# Work instruction
Beginning with the first line, please repeat the entries exactly and end on the line that contains "종가, 2022-08-04: 13750 -> 13760".

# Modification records
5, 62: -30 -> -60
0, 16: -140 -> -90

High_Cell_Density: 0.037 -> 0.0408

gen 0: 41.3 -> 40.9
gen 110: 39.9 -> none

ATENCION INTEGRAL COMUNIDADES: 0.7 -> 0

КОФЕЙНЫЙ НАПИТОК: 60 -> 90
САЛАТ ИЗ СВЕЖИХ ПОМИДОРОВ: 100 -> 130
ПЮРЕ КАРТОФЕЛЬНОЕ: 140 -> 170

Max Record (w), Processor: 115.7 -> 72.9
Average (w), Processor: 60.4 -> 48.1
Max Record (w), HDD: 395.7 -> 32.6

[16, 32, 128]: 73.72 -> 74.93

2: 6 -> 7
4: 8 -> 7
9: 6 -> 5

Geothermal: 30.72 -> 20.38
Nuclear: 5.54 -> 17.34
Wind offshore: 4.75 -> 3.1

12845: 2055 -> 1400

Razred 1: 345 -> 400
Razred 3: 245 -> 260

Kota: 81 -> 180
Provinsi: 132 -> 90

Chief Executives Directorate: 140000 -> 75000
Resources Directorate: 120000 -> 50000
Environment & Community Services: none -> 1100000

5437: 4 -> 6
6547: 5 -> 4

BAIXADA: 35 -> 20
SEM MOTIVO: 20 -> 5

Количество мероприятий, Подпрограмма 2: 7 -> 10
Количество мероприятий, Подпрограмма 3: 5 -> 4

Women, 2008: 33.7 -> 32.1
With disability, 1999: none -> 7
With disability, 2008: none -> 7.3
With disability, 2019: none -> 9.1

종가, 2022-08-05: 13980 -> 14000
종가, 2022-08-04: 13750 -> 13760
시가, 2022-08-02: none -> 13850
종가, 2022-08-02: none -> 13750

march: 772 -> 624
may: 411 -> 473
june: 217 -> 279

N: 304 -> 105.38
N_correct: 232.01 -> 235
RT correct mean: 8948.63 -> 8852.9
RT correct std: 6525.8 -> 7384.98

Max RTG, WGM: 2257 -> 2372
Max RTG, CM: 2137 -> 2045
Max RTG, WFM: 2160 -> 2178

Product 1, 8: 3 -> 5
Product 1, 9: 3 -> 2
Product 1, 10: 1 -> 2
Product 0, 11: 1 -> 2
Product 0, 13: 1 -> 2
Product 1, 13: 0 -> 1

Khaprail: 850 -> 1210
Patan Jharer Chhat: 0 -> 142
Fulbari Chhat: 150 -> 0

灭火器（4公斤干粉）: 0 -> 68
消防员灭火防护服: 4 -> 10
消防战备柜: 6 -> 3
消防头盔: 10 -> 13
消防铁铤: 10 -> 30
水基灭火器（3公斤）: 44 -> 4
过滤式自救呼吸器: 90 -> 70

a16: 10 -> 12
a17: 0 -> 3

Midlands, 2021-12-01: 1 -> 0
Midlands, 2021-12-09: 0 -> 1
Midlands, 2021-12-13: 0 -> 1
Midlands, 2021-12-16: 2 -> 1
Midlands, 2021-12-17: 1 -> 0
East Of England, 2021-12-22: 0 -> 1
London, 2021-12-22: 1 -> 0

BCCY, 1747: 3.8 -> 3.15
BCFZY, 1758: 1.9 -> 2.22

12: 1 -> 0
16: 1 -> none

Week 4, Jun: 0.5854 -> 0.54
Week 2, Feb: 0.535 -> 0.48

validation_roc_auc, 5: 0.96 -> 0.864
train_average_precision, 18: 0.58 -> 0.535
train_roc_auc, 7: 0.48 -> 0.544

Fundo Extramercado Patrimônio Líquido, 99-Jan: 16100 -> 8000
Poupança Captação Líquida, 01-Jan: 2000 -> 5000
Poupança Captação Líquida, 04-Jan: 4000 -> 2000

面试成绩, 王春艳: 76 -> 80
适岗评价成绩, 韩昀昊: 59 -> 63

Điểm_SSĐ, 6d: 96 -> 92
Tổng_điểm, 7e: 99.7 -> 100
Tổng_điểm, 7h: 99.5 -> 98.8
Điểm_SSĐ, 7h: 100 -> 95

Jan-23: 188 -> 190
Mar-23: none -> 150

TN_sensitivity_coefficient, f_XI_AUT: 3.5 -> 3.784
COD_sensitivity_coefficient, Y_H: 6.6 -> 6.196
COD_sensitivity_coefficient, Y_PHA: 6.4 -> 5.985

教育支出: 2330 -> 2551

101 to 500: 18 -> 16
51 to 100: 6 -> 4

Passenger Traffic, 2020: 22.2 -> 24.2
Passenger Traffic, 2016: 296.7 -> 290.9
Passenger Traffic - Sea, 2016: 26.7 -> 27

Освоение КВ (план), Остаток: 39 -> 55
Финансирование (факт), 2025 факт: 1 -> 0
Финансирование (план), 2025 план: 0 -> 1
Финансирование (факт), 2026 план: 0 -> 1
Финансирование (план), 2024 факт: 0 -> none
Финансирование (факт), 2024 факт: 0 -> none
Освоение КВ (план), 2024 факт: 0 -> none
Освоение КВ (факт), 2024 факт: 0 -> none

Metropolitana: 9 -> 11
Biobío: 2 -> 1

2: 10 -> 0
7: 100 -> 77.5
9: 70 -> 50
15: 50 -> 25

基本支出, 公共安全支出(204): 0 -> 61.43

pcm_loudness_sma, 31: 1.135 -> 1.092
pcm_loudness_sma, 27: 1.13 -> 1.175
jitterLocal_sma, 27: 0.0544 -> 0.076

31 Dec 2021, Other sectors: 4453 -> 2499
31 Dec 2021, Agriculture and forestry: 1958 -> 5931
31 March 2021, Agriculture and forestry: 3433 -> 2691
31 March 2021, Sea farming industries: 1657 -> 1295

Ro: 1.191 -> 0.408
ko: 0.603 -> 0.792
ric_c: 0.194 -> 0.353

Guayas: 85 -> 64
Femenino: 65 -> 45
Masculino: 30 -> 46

# Exercise result
5, 62: -30 -> -60
0, 16: -140 -> -90

High_Cell_Density: 0.037 -> 0.0408

gen 0: 41.3 -> 40.9
gen 110: 39.9 -> none

ATENCION INTEGRAL COMUNIDADES: 0.7 -> 0

КОФЕЙНЫЙ НАПИТОК: 60 -> 90
САЛАТ ИЗ СВЕЖИХ ПОМИДОРОВ: 100 -> 130
ПЮРЕ КАРТОФЕЛЬНОЕ: 140 -> 170

Max Record (w), Processor: 115.7 -> 72.9
Average (w), Processor: 60.4 -> 48.1
Max Record (w), HDD: 395.7 -> 32.6

[16, 32, 128]: 73.72 -> 74.93

2: 6 -> 7
4: 8 -> 7
9: 6 -> 5

Geothermal: 30.72 -> 20.38
Nuclear: 5.54 -> 17.34
Wind offshore: 4.75 -> 3.1

12845: 2055 -> 1400

Razred 1: 345 -> 400
Razred 3: 245 -> 260

Kota: 81 -> 180
Provinsi: 132 -> 90

Chief Executives Directorate: 140000 -> 75000
Resources Directorate: 120000 -> 50000
Environment & Community Services: none -> 1100000

5437: 4 -> 6
6547: 5 -> 4

BAIXADA: 35 -> 20
SEM MOTIVO: 20 -> 5

Количество мероприятий, Подпрограмма 2: 7 -> 10
Количество мероприятий, Подпрограмма 3: 5 -> 4

Women, 2008: 33.7 -> 32.1
With disability, 1999: none -> 7
With disability, 2008: none -> 7.3
With disability, 2019: none -> 9.1

종가, 2022-08-05: 13980 -> 14000
종가, 2022-08-04: 13750 -> 13760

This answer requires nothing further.